[Opening Document section section]

This had the same EXPLAIN report. It took 1 or 2 iterations to warm the buffer pool, but then the performance of the query tripled.

  • This executed in 0.16 seconds.

  • I also tried removing the USE INDEX, and the time increased slightly, to 0.17 seconds.

@Matthew's solution with STRAIGHT_JOIN

mysql> SELECT straight_join count(*) 
 FROM content_en 
 INNER JOIN content_page_categories use index (combo) 
  ON (id = itemid) 
 WHERE catid = 1 AND active = 1;
  • This executed in 0.20 - 0.22 seconds.

@bobwienholt's solution, denormalization

I tried the solution proposed by @bobwienholt, using denormalization to copy the active attribute to the content_page_categories table.

mysql> ALTER TABLE content_page_categories ADD COLUMN active TINYINT(1);
mysql> UPDATE content_en JOIN content_page_categories ON id = itemid 
    SET content_page_categories.active = content_en.active;
mysql> ALTER TABLE content_page_categories ADD KEY combo3 (catid,active);
mysql> SELECT COUNT(*) FROM content_page_categories WHERE catid = 1 and active = 1;

This executed in 0.037 - 0.044 seconds. So this is better, if you can maintain the redundant active column in sync with the value in the content_en table.

@Quassnoi's solution, summary table

I tried the solution proposed by @Quassnoi, to maintain a table with precomputed counts per catid and active. The table should have very few rows, and looking up the counts you need are primary key lookups and require no JOINs.

mysql> CREATE TABLE page_active_category (
 active INT NOT NULL, 
 catid INT NOT NULL, 
 cnt BIGINT NOT NULL,
 PRIMARY KEY (active, catid) 
) ENGINE=InnoDB;

mysql> INSERT INTO page_active_category
 SELECT  e.active, c.catid, COUNT(*)
 FROM    content_en AS e
 JOIN    content_page_categories AS c ON c.itemid = e.id
 GROUP BY e.active, c.catid

mysql> SELECT cnt FROM page_active_category WHERE active = 1 AND catid = 1

This executed in 0.0007 - 0.0017 seconds. So this is the best solution by an order of magnitude, if you can maintain the table with aggregate counts.

You can see from this that different types of denormalization (including a summary table) is an extremely powerful tool for the sake of performance, though it has drawbacks because maintaining the redundant data can be inconvenient and makes your application more complex.

Bill Karwin
  • 538,548
  • 86
  • 673
  • 828
5

There are too many records to count.

If you want a faster solution, you'll have to store aggregate data.

MySQL does not support materialized views (or indexed views in SQL Server's terms) so you would need to create and maintain them yourself.

Create a table:

CREATE TABLE
        page_active_category
        (
        active INT NOT NULL,
        catid INT NOT NULL,
        cnt BIGINT NOT NULL,
        PRIMARY KEY
                (active, catid)

[Closing Document section section]
[Opening Data segment section]

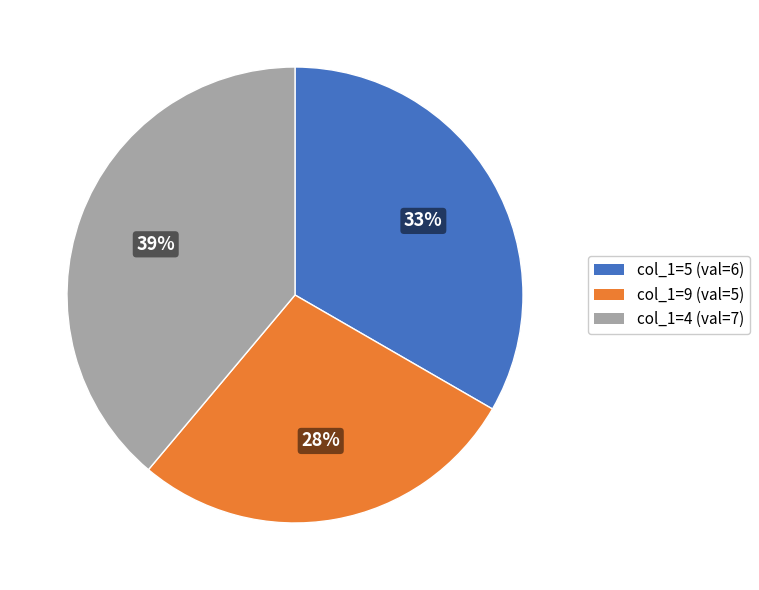

The col_1=9 (val=5) slice represents 40% of the pie. True or false?

False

[Closing Data segment section]

§ **Problems to solve**
1. Please translate this sentence from the MySQL query thread into Spanish: "If you want a faster solution, you'll have to store aggregate data."
2. Write the next part of the MySQL query thread, picking up right after its last line.

§ **Answers for each item**
1. Si quieres una solución más rápida, tendrás que almacenar datos agregados.

2.
        ) ENGINE=InnoDB;

then populate it:

INSERT
INTO    page_active_category
SELECT  active, catid, COUNT(*)
FROM    content_en
JOIN    content_page_categories
ON      itemid = id
GROUP BY
        active, catid

Now, each time you insert, delete or update a record in either content_en or content_page_categories, you should update the appropriate record in page_active_category.

This is doable with two simple triggers on both content_en and content_page_categories.

This way, your original query may be rewritten as mere:

SELECT  cnt
FROM    page_active_category
WHERE   active = 1
        AND catid = 1

which is a single primary key lookup and hence instant.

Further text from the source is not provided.